When I think of death, I think of living people - people practicing rituals, people lost in memories, people thinking about their own death. That is to say, I can only think of death in terms of things I'm familiar with. I cannot conceive of death as something beyond anything I've experienced.
I don't know why I am writing this.
This is a story. No, this is a blog post that tells a story.
Health experts say that many of us have developed hunched figures from sitting at the computer all day reading blog posts. But I believe that I am different, that my hunched figure comes from carrying the burden of the world on my shoulders. But only the part of the world I'm familiar with: the area I grew up in, places I've lived or traveled through. Texas is not on my shoulders. I've never been to Texas. The place I live in is owned by someone who once lived in Texas. Because my mailing address is in Texas he believes we two have a connection, so he tells me stories about his time in Texas - though he is not very good at telling stories.
So this is a Texas blog post, because I am not very good at telling stories.
No, this is an autobiography - of what I experienced last week. When I saw that dead body in the street. It was a fresh dead body. The ambulance had just come screaming down the street. A paramedic kneeled over the body, first just looking at it. Blood streamed from the head, a pool of blood between the legs. The long black hair had somehow managed to arrange itself rather neatly. But most striking was that left leg - completely twisted inward, with the toes touching the right heel. Oddly, none of us in the small crowd of onlookers took a selfie.
Then the paramedic put his fingers near the nostrils and on the neck, apparently checking for breath and pulse. There was no sense of urgency, nothing to be done. Finally he pulled his head backward and looked above,
I'd never seen a freshly dead human body before, so I struggled to place this event within the catalog of The Things I've Experienced. Once, in an intimate moment, when feeling as close to another person as I have ever felt, that person told me she recalled seeing dead bodies lying on the street while walking to grade school in Vietnam.
Was this the body of the person who pushed me on this same street a few days ago? Talking loudly to herself, hunched over from the burden of her thoughts, she charged through pushing aside any pedestrian that randomly crossed into her world. It was the first time in years that anyone had broken through the wall of isolation around my body. In that intimate moment, I wondered: could her random walk be a way of breaking through her own wall of isolation? Is this the body that I briefly experienced intimately? I believe we two have a connection.
I searched the news for the story of this body, but found none. I only found that the street where her body lay is under redevelopment, business in the district will be revived, and it will have a new look in the future. Luxury condos will soon be available there, in the high-rise building where construction scaffolding fell off, killing two people on the street below.
I found that on a street in another area a person being treated for depression pulled out a gun, shot twice in the air, then fired a shot into his own head.
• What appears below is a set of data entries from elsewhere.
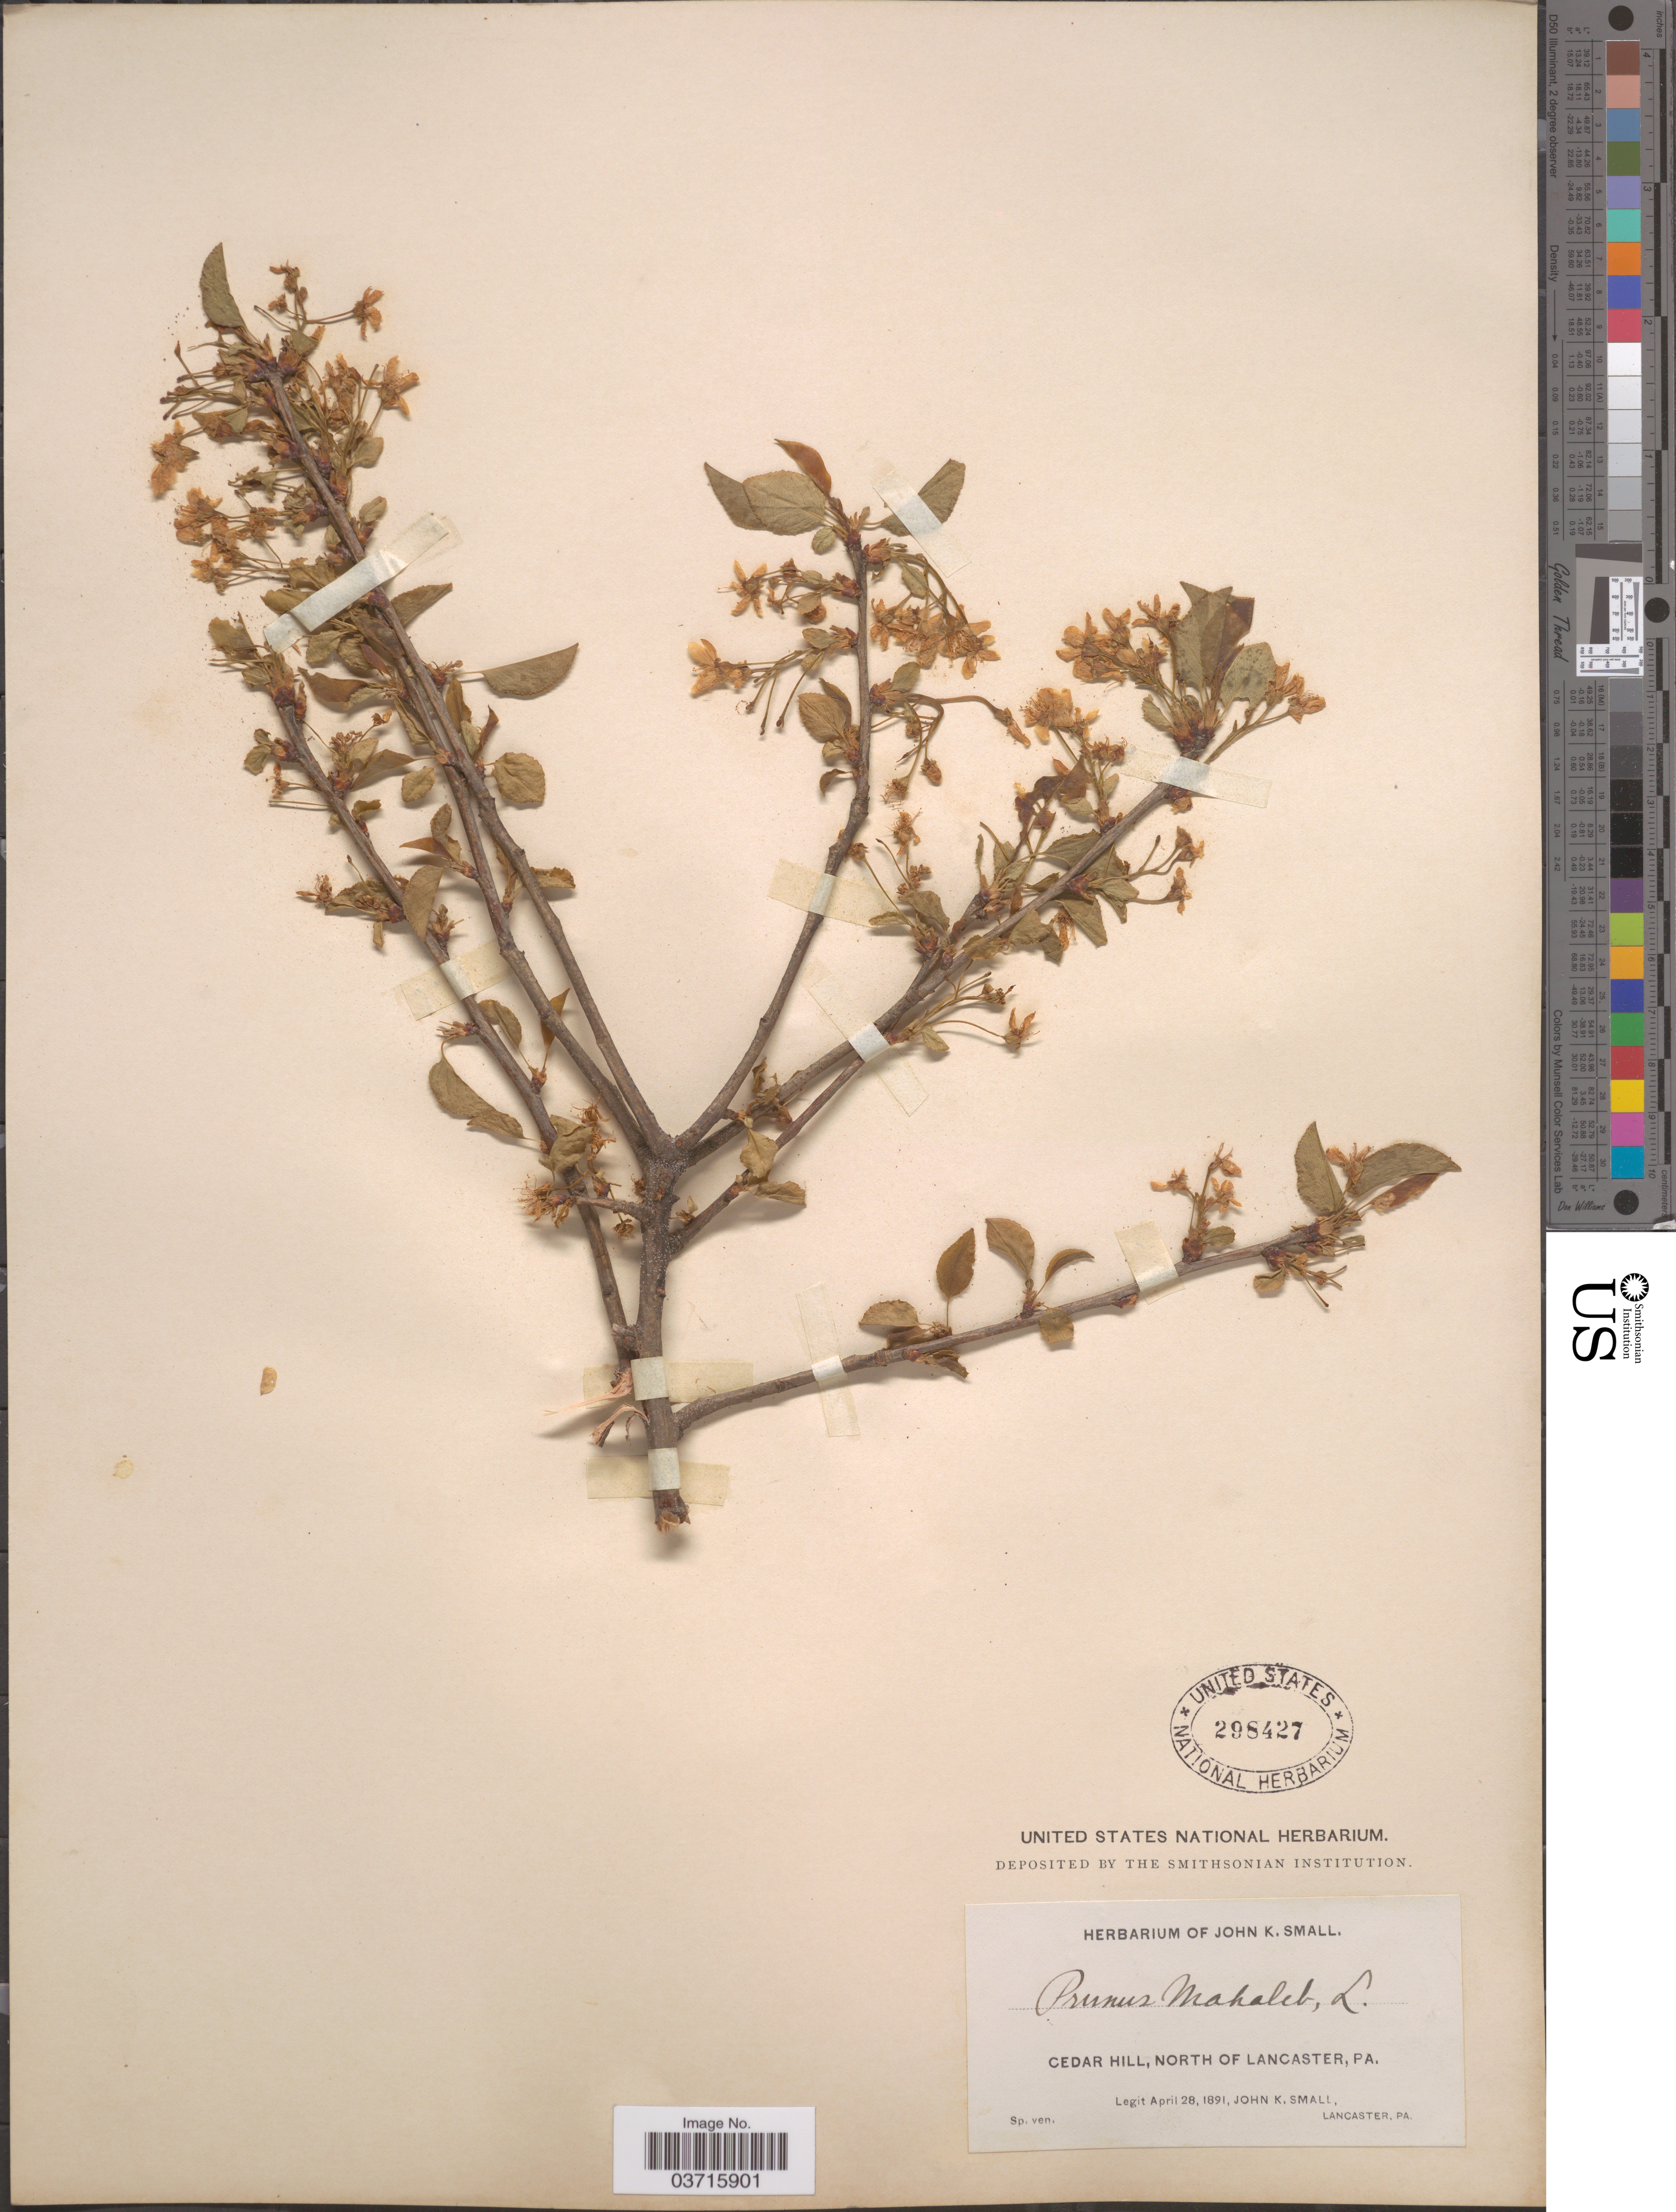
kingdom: Plantae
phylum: Tracheophyta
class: Magnoliopsida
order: Rosales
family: Rosaceae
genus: Prunus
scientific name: Prunus mahaleb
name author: L.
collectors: J. K. Small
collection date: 1891-04-28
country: United States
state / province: Pennsylvania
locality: Cedar Hill, North of Lancaster.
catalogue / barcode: US 298427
I have been depressed, and I have traveled through that area.
I also found that on a street in a different area a person was riding a bike when a truck crashed into her and dragged her body under its wheels. I have been hit by cars while riding a bike on a street. But I have never traveled through that area. And being dragged under a truck's wheels is the last thing I want to experience. No, that's not true. Although it may indeed be the last thing I experience,
So I know nothing about the dead body, just as I know nothing about death. I don't know why I am writing this. It is just an experience.